*** EXTRACTED INFORMATION ***

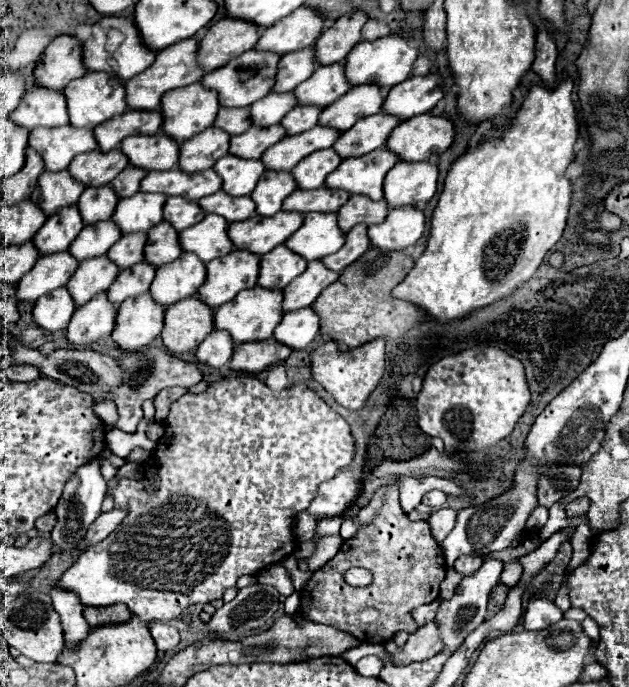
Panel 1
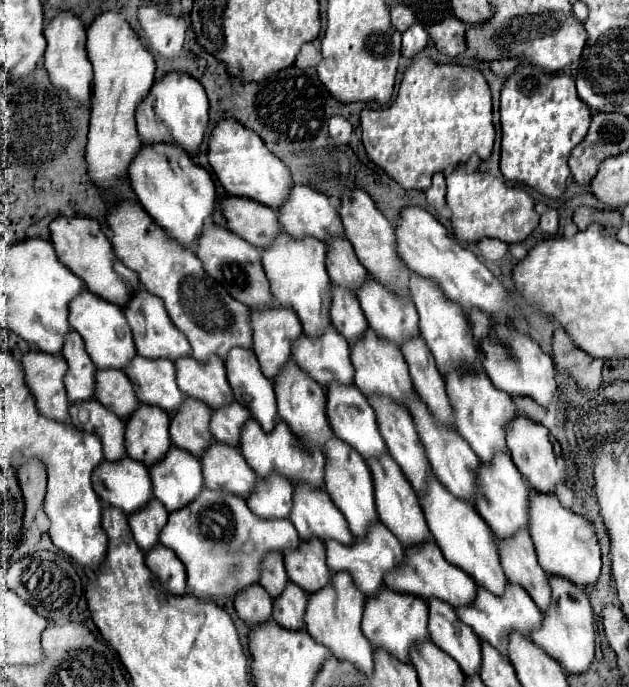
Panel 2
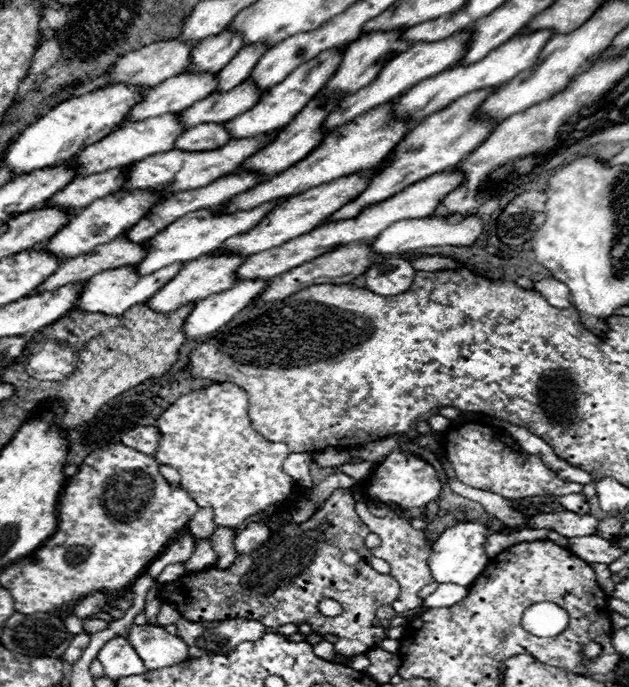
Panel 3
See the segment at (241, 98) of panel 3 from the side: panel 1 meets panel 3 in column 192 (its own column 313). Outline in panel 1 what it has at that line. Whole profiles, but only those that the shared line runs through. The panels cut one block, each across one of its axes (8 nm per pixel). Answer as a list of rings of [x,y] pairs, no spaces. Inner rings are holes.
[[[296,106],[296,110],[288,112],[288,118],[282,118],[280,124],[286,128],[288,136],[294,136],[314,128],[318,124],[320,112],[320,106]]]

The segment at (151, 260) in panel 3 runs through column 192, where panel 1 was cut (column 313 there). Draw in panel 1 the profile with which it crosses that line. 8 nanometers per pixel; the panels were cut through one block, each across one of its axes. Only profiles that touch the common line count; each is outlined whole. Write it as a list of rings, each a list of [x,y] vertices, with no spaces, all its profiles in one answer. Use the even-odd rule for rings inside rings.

*** End of EXTRACTED INFORMATION ***

--- WHAT THE EXERCISE ASKS ---
Every line above should be copied exactly; do not carry over the pictures.

--- EXERCISE SOLUTION ---
Panel 1
Panel 2
Panel 3
See the segment at (241, 98) of panel 3 from the side: panel 1 meets panel 3 in column 192 (its own column 313). Outline in panel 1 what it has at that line. Whole profiles, but only those that the shared line runs through. The panels cut one block, each across one of its axes (8 nm per pixel). Answer as a list of rings of [x,y] pairs, no spaces. Inner rings are holes.
[[[296,106],[296,110],[288,112],[288,118],[282,118],[280,124],[286,128],[288,136],[294,136],[314,128],[318,124],[320,112],[320,106]]]

The segment at (151, 260) in panel 3 runs through column 192, where panel 1 was cut (column 313 there). Draw in panel 1 the profile with which it crosses that line. 8 nanometers per pixel; the panels were cut through one block, each across one of its axes. Only profiles that touch the common line count; each is outlined whole. Write it as a list of rings, each a list of [x,y] vertices, with no spaces, all its profiles in one answer. Use the even-odd rule for rings inside rings.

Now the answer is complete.